Pour ma part je l’ai vu dans tout ce vécu, ces témoignages lus dans le « Femina » de dimanche dernier (Supplément à l’Est Républicain), ces témoignages tout simples que je relis comme des paraboles

–           Cette libraire dont le magasin est fermé a accepté de travailler comme hôtesse de caisse. « J’éprouve autant de fierté aujourd’hui d’avoir travaillé dans cette supérette que de conseiller mes clients dans ma librairie. Je ne me suis jamais sentie aussi forte ».

–           Cette kiné, qui s’est engagée à l’hôpital, est restée seule dans son appartement pour protéger son mari et sa fille de 3 ans partis en Bourgogne chez les parents du mari. « Je ne me serais jamais crue capable de me séparer de longues semaines de ma fille de 3 ans. Mais ne plus penser à moi, cela porte, cela transcende, cela grandit. Je le fais aussi pour ma fille plus tard, je suis sûre qu’elle comprendra ».
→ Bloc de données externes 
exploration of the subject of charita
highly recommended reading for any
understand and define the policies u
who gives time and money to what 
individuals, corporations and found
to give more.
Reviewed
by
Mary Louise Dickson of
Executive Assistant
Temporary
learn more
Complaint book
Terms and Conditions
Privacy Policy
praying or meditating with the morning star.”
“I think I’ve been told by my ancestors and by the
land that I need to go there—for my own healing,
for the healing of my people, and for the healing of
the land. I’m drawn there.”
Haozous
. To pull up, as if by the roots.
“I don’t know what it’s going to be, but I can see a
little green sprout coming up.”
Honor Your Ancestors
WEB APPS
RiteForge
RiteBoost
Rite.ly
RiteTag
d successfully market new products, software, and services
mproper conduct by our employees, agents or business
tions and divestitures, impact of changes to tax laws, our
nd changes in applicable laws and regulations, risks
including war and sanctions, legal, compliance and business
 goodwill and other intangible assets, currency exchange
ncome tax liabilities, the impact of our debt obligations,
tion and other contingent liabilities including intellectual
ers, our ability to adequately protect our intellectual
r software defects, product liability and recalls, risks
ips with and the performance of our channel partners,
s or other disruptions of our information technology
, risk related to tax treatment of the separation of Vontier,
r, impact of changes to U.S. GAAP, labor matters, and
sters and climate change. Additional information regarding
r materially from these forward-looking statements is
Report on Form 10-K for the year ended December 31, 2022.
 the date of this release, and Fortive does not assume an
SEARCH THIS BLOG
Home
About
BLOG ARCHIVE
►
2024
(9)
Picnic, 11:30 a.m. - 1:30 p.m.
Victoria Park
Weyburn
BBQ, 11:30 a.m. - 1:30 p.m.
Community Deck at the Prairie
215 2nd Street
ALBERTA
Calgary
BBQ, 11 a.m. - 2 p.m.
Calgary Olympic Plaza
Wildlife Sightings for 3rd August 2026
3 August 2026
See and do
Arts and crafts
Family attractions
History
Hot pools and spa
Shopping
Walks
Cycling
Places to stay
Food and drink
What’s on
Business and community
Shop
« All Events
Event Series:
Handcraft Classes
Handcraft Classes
–           Cette avocate s’est inscrite sur une plateforme d’entraide, au départ surtout pour avoir l’occasion de sortir un peu : «  C’était pour la bonne cause mais cela restait un peu égoïste ! Me retrouvant aux restos du cœur à tendre des colis alimentaires à des personnes à la rue, ça a été un choc. Dans mon métier d’avocate, j’ai pourtant le sentiment d’être utile. Je crois que c’est la première fois que je me suis sentie solidaire, à ma place finalement. Ma mère a dit :    ‘’ Mais on nous l’a changée ! ‘’ J’ai aussi servi d’exemple à mon copain qui désormais fait les courses pour deux vieilles dames et sort leur chien. Je suis fière et cela a quelque chose de grisant ».

–           Paul 73 ans est retraité « Jusqu’ici je jouais au golf, je cuisinais en m’occupant occasionnellement de mes petits-enfants. Une petite vie bien égoïste en somme. Là, j’ai repensé à mes parents, immigrés italiens venus en France pour fuir la misère. Ils n’avaient rien mais ils étaient riches de tout, surtout d’amour et de générosité. Je l’avais oublié. Moi je suis bilingue. Depuis 10 ans à la retraite, je ne comprends pas pourquoi je n’ai pas eu l’idée de donner des cours d’anglais à des jeunes. Le confinement m’en a donné la possibilité grâce à internet. Cela fait du bien de se sentir comme un maillon d’une chaîne de vie et d’espoir. »

Toutes ces personnes découvrent un lieu de passage, se découvrent par elles même capables de plus grand, plus beau, chacune se révèle dans une vie grandie, augmentée, une vie en abondance qui leur procure un réel bonheur. Cette joie qui les soulève, qui me soulève quand je lis leurs témoignages  me montre que là est le chemin du vrai berger.